# WORK TO DO:
Copy out, word for word, the records from the line with "2020 -> 2019" to the line with "Silas -> Zealyn", both included, and nothing else.

# MATERIAL PROVIDED:
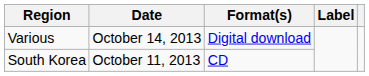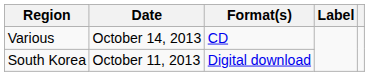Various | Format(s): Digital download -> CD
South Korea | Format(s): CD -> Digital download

...

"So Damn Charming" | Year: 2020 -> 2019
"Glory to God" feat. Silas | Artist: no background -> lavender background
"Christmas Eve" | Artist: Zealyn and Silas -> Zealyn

# FULL ANSWER:
"So Damn Charming" | Year: 2020 -> 2019
"Glory to God" feat. Silas | Artist: no background -> lavender background
"Christmas Eve" | Artist: Zealyn and Silas -> Zealyn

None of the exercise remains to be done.